--- Extracted material Enclosed Below ---

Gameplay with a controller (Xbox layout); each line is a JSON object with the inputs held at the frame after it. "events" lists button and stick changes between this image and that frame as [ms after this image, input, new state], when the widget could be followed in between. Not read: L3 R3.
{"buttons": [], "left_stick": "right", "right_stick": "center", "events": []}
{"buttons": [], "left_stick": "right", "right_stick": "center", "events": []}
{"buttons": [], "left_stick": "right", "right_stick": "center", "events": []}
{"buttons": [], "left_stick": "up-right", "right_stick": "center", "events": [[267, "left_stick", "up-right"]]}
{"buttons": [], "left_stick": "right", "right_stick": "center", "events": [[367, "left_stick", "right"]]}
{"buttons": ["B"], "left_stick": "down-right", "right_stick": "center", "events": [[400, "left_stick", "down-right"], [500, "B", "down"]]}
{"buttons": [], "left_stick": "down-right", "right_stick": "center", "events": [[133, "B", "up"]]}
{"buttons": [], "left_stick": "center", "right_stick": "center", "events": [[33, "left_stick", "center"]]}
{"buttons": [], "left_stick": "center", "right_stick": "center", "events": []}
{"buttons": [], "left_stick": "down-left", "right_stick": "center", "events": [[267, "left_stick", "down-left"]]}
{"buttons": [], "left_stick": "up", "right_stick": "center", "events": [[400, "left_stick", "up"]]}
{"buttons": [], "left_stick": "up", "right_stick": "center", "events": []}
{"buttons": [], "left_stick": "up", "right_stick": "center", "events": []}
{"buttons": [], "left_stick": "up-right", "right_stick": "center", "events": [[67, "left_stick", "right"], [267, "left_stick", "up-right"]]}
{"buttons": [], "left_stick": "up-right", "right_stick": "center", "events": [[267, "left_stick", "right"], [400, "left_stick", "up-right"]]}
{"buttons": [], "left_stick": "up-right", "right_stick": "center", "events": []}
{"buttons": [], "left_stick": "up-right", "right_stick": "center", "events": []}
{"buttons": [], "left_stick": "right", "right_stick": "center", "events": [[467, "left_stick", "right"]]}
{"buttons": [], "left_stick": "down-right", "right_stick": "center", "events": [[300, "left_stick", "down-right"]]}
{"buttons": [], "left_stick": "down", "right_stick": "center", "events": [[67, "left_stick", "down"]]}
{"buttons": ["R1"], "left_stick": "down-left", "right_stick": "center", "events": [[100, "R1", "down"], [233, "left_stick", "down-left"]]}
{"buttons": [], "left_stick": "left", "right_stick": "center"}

--- End of Enclosed Extracted material ---

[Exercise details]
The records above need to be retyped in full, exactly as they stand.

[Response]
Gameplay with a controller (Xbox layout); each line is a JSON object with the inputs held at the frame after it. "events" lists button and stick changes between this image and that frame as [ms after this image, input, new state], when the widget could be followed in between. Not read: L3 R3.
{"buttons": [], "left_stick": "right", "right_stick": "center", "events": []}
{"buttons": [], "left_stick": "right", "right_stick": "center", "events": []}
{"buttons": [], "left_stick": "right", "right_stick": "center", "events": []}
{"buttons": [], "left_stick": "up-right", "right_stick": "center", "events": [[267, "left_stick", "up-right"]]}
{"buttons": [], "left_stick": "right", "right_stick": "center", "events": [[367, "left_stick", "right"]]}
{"buttons": ["B"], "left_stick": "down-right", "right_stick": "center", "events": [[400, "left_stick", "down-right"], [500, "B", "down"]]}
{"buttons": [], "left_stick": "down-right", "right_stick": "center", "events": [[133, "B", "up"]]}
{"buttons": [], "left_stick": "center", "right_stick": "center", "events": [[33, "left_stick", "center"]]}
{"buttons": [], "left_stick": "center", "right_stick": "center", "events": []}
{"buttons": [], "left_stick": "down-left", "right_stick": "center", "events": [[267, "left_stick", "down-left"]]}
{"buttons": [], "left_stick": "up", "right_stick": "center", "events": [[400, "left_stick", "up"]]}
{"buttons": [], "left_stick": "up", "right_stick": "center", "events": []}
{"buttons": [], "left_stick": "up", "right_stick": "center", "events": []}
{"buttons": [], "left_stick": "up-right", "right_stick": "center", "events": [[67, "left_stick", "right"], [267, "left_stick", "up-right"]]}
{"buttons": [], "left_stick": "up-right", "right_stick": "center", "events": [[267, "left_stick", "right"], [400, "left_stick", "up-right"]]}
{"buttons": [], "left_stick": "up-right", "right_stick": "center", "events": []}
{"buttons": [], "left_stick": "up-right", "right_stick": "center", "events": []}
{"buttons": [], "left_stick": "right", "right_stick": "center", "events": [[467, "left_stick", "right"]]}
{"buttons": [], "left_stick": "down-right", "right_stick": "center", "events": [[300, "left_stick", "down-right"]]}
{"buttons": [], "left_stick": "down", "right_stick": "center", "events": [[67, "left_stick", "down"]]}
{"buttons": ["R1"], "left_stick": "down-left", "right_stick": "center", "events": [[100, "R1", "down"], [233, "left_stick", "down-left"]]}
{"buttons": [], "left_stick": "left", "right_stick": "center"}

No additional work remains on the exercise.